**WHAT THIS EXERCISE ASKS**
1. Answer from the Takers review:
(a) Which actor gives the one very good performance?
(b) What is A.J.'s job on the team?
(c) Where is the father of Jake and Jesse now?
2. List every actor named in the Takers review.
3. Transcribe, word for word, the part of the Takers review that opens with the words "By Kim Voynar" and closes with "it moderately entertaining.".

By Kim Voynar Voynar@moviecitynews.com

Voynaristic Review: Takers

Takers won’t win any awards or set a new watermark for spectactular heist films, but for what it is — a rather generic heist film with a mostly decent ensemble cast and one very good performance by Matt Dillon — it’s mostly harmless. If you’re a particularly passionate fan of any of the ensemble cast, you might even find it moderately entertaining.

Here’s what we have here, in a nutshell: this is your standard “brotherhood of thieves” heist set-up with the brotherhood being comprised of alpha male Gordon (Idris Elba, smooth as silk and pretty good here), Hayden Christensen as A.J., the guy on the team who builds things, Paul Walker as John, apparently the designated “bagman” of the crew, and Michael Ealy and Chris Brown as Jake and Jesse, the Brothers Attica, who are joined in crime, apparently groomed for the hard-knock life by their father, who we learn, is currently cooling his heels in prison.

The opening scenes of the film establish the gang as being not so bad, really — for a group of guys who pull off armed heists for a living. Sure, they rob banks and blow stuff up, but they have a code of not hurting people. Stealing money from The Man/banks/armored trucks = cool, shooting anyone in the process = bad, see?

**DATA PROVIDED**
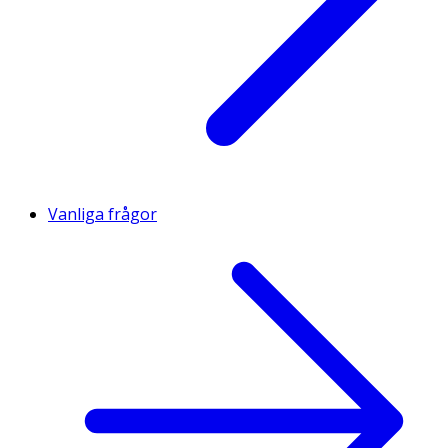
Vanliga frågor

**RESULTS OF THE EXERCISE**
1.
(a) Matt Dillon
(b) He builds things.
(c) In prison

2. Matt Dillon, Idris Elba, Hayden Christensen, Paul Walker, Michael Ealy, Chris Brown

3.
By Kim Voynar Voynar@moviecitynews.com

Voynaristic Review: Takers

Takers won’t win any awards or set a new watermark for spectactular heist films, but for what it is — a rather generic heist film with a mostly decent ensemble cast and one very good performance by Matt Dillon — it’s mostly harmless. If you’re a particularly passionate fan of any of the ensemble cast, you might even find it moderately entertaining.